### Exercise input

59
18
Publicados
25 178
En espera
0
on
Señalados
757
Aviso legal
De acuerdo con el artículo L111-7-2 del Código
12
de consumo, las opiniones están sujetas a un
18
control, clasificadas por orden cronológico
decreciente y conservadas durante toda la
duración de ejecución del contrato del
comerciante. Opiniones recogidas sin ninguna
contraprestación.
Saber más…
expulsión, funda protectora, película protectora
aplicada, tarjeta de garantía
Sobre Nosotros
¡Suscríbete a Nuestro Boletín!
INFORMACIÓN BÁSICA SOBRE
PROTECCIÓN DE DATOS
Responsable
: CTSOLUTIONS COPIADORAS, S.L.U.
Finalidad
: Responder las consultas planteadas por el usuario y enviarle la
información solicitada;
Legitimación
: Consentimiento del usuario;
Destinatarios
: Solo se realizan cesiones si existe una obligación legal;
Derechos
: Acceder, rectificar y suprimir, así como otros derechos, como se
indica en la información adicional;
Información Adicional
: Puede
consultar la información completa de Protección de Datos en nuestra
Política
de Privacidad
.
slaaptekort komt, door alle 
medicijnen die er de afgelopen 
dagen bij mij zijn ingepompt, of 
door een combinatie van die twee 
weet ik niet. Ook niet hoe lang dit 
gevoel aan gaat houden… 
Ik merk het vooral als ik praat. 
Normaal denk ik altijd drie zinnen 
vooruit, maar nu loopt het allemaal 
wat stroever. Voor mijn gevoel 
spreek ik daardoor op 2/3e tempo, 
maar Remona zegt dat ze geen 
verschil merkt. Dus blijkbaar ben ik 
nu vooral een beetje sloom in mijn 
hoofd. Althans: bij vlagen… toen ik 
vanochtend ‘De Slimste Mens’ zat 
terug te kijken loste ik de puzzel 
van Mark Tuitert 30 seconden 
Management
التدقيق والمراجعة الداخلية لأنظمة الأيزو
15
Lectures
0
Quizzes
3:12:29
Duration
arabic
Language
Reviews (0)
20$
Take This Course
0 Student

### Exercise requirements
Each line shown above must be repeated exactly.

### Answer for the task
59
18
Publicados
25 178
En espera
0
on
Señalados
757
Aviso legal
De acuerdo con el artículo L111-7-2 del Código
12
de consumo, las opiniones están sujetas a un
18
control, clasificadas por orden cronológico
decreciente y conservadas durante toda la
duración de ejecución del contrato del
comerciante. Opiniones recogidas sin ninguna
contraprestación.
Saber más…
expulsión, funda protectora, película protectora
aplicada, tarjeta de garantía
Sobre Nosotros
¡Suscríbete a Nuestro Boletín!
INFORMACIÓN BÁSICA SOBRE
PROTECCIÓN DE DATOS
Responsable
: CTSOLUTIONS COPIADORAS, S.L.U.
Finalidad
: Responder las consultas planteadas por el usuario y enviarle la
información solicitada;
Legitimación
: Consentimiento del usuario;
Destinatarios
: Solo se realizan cesiones si existe una obligación legal;
Derechos
: Acceder, rectificar y suprimir, así como otros derechos, como se
indica en la información adicional;
Información Adicional
: Puede
consultar la información completa de Protección de Datos en nuestra
Política
de Privacidad
.
slaaptekort komt, door alle 
medicijnen die er de afgelopen 
dagen bij mij zijn ingepompt, of 
door een combinatie van die twee 
weet ik niet. Ook niet hoe lang dit 
gevoel aan gaat houden… 
Ik merk het vooral als ik praat. 
Normaal denk ik altijd drie zinnen 
vooruit, maar nu loopt het allemaal 
wat stroever. Voor mijn gevoel 
spreek ik daardoor op 2/3e tempo, 
maar Remona zegt dat ze geen 
verschil merkt. Dus blijkbaar ben ik 
nu vooral een beetje sloom in mijn 
hoofd. Althans: bij vlagen… toen ik 
vanochtend ‘De Slimste Mens’ zat 
terug te kijken loste ik de puzzel 
van Mark Tuitert 30 seconden 
Management
التدقيق والمراجعة الداخلية لأنظمة الأيزو
15
Lectures
0
Quizzes
3:12:29
Duration
arabic
Language
Reviews (0)
20$
Take This Course
0 Student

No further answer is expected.